Reputation: 13435
I am parsing a shell_exec
for which I get a series of result strings, which I am comparing against data from other sources.
The input shell text contains ANSI colored text, which I can't seem to parse out. As a result, I can't do a basic string comparison, let alone an in_array
as I'd planned.
I have attempted to use preg_replace
with a number of PCRE classes (print, cntrl, etc) as well as simpler things like strcmp
and strtolower
, all to no avail.
I'm sure I'm missing something stupid, but I haven't been able to figure out which stupid thing I'm missing.
Upvotes: 2
Views: 68
Reputation: 39374
Just throwing this out there. cat -vet
is great for diagnostics, but sometimes it's great for dealing with non-porcelain output in a straight-forward way.
Give this a whirl:
$output = shell_exec("$cmd | cat -vet");
$output = preg_replace('/\^\[\[\d+m/', '', $output);
cat -vet
is converting escape codes to individual printable characters, which you can then deal with as the actual characters themselves.

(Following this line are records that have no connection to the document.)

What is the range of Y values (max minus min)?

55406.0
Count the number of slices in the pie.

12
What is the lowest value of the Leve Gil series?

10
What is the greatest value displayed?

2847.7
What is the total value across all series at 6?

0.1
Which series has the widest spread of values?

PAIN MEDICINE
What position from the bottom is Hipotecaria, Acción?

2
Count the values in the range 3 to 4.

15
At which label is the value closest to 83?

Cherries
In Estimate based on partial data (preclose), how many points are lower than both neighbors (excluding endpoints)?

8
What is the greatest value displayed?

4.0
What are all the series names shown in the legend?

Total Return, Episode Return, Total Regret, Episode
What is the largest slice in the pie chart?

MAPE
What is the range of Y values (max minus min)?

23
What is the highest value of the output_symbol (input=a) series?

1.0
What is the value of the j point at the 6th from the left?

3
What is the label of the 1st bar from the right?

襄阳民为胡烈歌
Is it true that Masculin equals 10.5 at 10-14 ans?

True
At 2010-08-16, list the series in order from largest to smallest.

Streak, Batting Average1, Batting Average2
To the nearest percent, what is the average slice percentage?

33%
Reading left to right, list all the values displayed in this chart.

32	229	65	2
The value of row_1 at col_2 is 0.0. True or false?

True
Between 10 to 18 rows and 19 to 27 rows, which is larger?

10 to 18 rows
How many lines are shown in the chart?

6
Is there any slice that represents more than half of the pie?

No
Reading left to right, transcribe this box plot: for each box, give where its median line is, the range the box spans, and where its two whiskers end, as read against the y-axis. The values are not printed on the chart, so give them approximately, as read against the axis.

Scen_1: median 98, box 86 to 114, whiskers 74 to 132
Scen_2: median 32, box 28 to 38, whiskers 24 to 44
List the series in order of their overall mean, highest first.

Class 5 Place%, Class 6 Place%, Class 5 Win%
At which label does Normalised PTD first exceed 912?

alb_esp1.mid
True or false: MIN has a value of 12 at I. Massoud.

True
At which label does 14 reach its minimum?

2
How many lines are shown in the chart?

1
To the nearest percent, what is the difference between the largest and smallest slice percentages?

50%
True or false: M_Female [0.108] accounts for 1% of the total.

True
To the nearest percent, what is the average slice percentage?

If your output has legitimate ^]
and other similar sequences, this approach won't work. It's best to use PCRE that matches the actual escape codes as in @Amadan answer. But if you need something quick and dirty, this may work.
Upvotes: 1
Reputation: 198324
To weed out ANSI sequences:
preg_replace("/\e.*?[a-zA-Z]/", '', $str);
I believe you will always have the pattern of "escape, arguments, command" where the command is alphabetic, arguments numeric separated by colons if more than one.